Harry Freeman

Personal information
- Full name: Harold Freeman
- Date of birth: 4 November 1918
- Place of birth: England
- Date of death: 19 March 1997 (aged 78)
- Position(s): Right-back

Senior career*
- Years: Team / Apps / (Gls)
- 1937–1952: Fulham / 179 / (7)
- 1952–1953: Walsall / 21 / (1)
- Dover
- 1954–1956: Ashford Town / 41 / (3)

Managerial career
- 1955–1956: Ashford Town (player-manager)

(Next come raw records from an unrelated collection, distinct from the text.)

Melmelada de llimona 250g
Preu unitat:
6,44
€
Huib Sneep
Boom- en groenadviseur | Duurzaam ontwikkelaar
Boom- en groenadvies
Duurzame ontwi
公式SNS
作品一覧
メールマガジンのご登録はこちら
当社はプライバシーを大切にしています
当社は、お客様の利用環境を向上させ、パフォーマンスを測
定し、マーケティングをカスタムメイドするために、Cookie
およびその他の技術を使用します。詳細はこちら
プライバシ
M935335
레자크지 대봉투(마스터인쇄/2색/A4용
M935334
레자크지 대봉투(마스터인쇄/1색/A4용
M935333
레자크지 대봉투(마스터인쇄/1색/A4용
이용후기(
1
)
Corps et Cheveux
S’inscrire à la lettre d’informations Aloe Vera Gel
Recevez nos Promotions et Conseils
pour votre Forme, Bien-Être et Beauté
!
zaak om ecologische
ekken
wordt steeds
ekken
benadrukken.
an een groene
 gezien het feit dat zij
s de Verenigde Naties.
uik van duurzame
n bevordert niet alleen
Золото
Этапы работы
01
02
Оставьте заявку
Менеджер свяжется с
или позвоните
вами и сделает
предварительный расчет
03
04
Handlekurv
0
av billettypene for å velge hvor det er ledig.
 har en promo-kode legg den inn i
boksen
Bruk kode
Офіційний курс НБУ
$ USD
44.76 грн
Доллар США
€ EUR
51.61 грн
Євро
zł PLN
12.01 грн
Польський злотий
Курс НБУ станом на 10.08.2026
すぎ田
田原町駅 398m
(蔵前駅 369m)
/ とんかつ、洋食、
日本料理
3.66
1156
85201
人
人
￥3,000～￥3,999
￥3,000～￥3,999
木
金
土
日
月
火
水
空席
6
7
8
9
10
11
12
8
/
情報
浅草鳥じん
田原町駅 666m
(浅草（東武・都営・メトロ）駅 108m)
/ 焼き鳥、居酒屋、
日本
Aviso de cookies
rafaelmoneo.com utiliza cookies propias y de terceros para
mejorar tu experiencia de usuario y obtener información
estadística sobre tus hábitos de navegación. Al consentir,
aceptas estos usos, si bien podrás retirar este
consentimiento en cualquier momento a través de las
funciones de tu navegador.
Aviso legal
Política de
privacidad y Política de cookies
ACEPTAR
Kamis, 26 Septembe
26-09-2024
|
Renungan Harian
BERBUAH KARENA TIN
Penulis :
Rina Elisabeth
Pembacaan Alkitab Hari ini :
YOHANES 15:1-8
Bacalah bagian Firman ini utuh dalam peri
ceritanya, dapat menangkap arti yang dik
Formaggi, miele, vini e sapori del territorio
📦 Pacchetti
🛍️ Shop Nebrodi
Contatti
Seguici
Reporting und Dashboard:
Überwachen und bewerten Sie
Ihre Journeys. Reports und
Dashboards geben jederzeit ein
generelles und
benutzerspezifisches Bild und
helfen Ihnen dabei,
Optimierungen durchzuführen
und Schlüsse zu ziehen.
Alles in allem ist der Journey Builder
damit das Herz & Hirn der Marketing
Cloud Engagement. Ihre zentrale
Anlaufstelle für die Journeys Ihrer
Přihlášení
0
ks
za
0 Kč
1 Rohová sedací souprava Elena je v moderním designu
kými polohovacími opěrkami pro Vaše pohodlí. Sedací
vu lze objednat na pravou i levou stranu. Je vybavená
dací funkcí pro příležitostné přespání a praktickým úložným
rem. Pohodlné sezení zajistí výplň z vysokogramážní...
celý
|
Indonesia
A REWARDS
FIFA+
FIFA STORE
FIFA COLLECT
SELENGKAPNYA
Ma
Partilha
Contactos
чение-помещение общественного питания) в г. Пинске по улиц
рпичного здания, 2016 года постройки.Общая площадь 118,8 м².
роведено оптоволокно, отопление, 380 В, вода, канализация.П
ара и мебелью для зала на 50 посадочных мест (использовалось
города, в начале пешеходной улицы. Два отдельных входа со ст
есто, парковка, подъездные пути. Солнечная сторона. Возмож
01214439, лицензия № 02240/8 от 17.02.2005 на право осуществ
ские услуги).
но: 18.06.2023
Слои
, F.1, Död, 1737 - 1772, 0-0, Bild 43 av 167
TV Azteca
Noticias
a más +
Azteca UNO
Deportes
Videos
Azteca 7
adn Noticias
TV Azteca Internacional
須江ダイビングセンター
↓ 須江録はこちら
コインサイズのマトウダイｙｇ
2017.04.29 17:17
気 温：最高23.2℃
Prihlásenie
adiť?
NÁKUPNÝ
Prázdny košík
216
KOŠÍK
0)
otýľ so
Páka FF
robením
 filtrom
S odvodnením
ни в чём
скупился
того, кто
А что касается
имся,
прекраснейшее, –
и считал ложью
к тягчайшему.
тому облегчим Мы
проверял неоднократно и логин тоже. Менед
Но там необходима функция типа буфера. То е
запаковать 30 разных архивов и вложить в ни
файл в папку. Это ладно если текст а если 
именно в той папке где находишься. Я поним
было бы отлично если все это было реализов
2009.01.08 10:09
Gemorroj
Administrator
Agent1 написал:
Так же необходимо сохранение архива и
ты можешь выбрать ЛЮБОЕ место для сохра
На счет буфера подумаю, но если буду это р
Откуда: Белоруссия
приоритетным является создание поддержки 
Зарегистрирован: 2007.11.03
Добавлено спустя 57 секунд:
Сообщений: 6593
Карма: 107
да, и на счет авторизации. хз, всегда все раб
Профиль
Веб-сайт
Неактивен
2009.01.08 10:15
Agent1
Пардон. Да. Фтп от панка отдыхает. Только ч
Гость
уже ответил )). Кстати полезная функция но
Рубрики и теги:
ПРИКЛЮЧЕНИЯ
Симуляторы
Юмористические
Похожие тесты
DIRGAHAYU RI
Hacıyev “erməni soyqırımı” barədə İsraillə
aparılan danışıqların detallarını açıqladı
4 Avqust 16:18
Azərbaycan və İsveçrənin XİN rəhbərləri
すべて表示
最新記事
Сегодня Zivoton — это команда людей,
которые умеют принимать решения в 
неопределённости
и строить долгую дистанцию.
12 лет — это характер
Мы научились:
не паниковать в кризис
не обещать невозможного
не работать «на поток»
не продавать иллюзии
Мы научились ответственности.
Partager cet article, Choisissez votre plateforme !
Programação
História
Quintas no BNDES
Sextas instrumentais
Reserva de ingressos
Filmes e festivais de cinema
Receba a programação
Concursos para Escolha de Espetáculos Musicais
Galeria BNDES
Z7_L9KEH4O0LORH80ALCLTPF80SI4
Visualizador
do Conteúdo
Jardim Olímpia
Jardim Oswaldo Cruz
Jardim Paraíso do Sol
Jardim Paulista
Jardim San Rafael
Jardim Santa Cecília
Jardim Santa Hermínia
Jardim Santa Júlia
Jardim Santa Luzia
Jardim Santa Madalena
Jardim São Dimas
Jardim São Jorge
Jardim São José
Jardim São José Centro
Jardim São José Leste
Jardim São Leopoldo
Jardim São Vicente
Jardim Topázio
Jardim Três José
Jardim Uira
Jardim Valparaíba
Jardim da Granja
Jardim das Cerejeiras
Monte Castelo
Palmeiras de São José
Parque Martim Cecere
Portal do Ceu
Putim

= Harry Freeman (footballer) =

English footballer

Harry Freeman (4 November 1918 – 19 March 1997) was a professional footballer who played as a full back. He played for Fulham between 1937 and 1952 (although this spell was split by the outbreak of the Second World War. He played 179 league matches and scored 7 goals. He made 190 appearances in all competitions for the club, scoring 8 goals. He spent about 3 years based at Kempston Barracks in Bedfordshire, he was married to Olive who moved up and stayed with Mr and Mrs Childerly in Margetts Rd.

After leaving Fulham his League career continued at Walsall, after which he played non-league football at Dover and initially as a player then player-manager at Ashford Town (Kent).